2020 was an exceptional year that required the supervisor to have a completely new kind of approach to supervision. In normal circumstances, the supervisor's primary attention focuses on ensuring banks’ capital adequacy and liquidity as well as on compliance with related requirements. In the corona-induced situation, however, there was a need to consider opportunities to take advantage of the capital buffers accumulated, temporarily ease the supplementary capital requirements and also accept a controlled shortfall from these thresholds.

Banks operating in Finland encountered the coronavirus pandemic from a profitable and solvent position, which enabled the flexible approach. By ensuring the channelling of flexibilities to support the economy and, for example, by issuing the recommendation not to distribute dividends, the supervisor sought to ensure that banks’ capital adequacy in Finland remains at a solid level.
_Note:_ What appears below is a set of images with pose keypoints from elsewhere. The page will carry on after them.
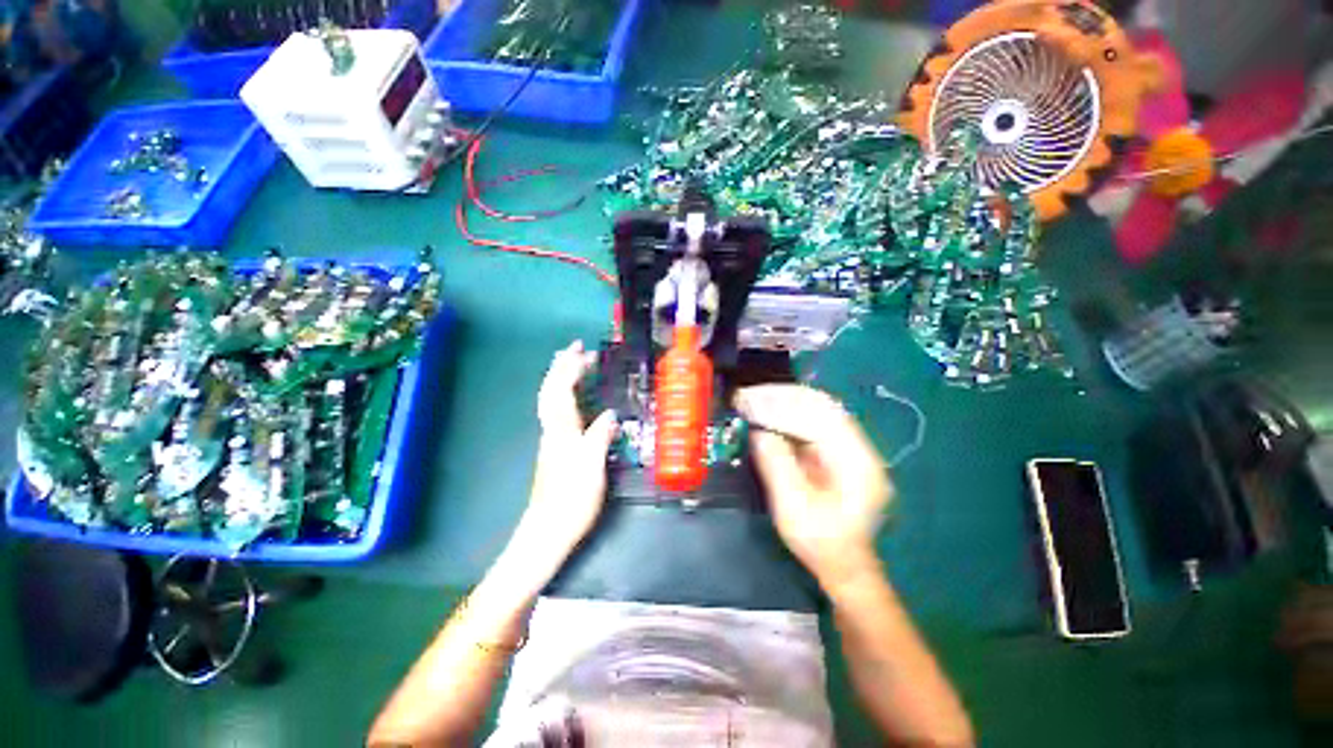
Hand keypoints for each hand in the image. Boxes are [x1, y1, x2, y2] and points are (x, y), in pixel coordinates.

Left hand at [513, 341, 616, 571]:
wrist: (549, 529)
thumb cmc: (571, 498)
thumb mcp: (591, 465)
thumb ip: (600, 436)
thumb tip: (611, 413)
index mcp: (561, 429)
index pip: (562, 390)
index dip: (570, 368)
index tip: (581, 350)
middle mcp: (553, 429)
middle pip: (552, 390)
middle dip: (563, 366)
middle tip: (577, 350)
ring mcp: (553, 439)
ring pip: (552, 400)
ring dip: (562, 378)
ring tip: (575, 366)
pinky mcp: (556, 449)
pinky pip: (558, 412)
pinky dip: (565, 396)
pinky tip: (575, 399)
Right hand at [736, 384, 891, 590]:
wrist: (845, 566)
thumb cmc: (820, 543)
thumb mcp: (793, 507)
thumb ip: (776, 464)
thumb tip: (757, 431)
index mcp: (857, 462)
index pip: (817, 418)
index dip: (780, 407)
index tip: (748, 402)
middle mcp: (860, 448)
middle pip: (821, 405)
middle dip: (781, 396)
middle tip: (747, 394)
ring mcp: (852, 448)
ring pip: (818, 409)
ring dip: (783, 400)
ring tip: (753, 397)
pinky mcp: (840, 451)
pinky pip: (813, 421)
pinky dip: (788, 413)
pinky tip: (768, 411)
The capital adequacy of banks operating in Finland is high by European standards, and the level of non-performing loans is low, but Finnish households are more indebted than the European average. It is important for banks to ensure borrowers’ repayment capacity and observe caution particularly in granting long-term credit to avoid over-indebtedness of individual households.

Concessions granted by banks have temporarily improved the ability of borrowers to cope with debt servicing. The public sector has provided support funding to businesses, and legislation on bankruptcy has been adjusted on a temporary basis. Although loan moratoria, or general grace periods concerning a large number of loans, are not used in Finland in contrast with other parts of Europe, the outlook for bank customers when the support measures are phased out is not entirely clear. Grace periods granted to customers, public support and uncertain cash flow make it difficult to assess credit risk, which increases uncertainty concerning the estimation of the future impacts of the pandemic in the banking sector.

It is the supervisor’s task to ensure for its part that the Finnish banking sector remains well capitalised and maintains its significant role as the intermediary of finance and monetary transactions.

1 In early 2021, however, two Finnish banks decided to distribute dividends in excess of the prudent profit distribution criteria described in the non-binding recommendation.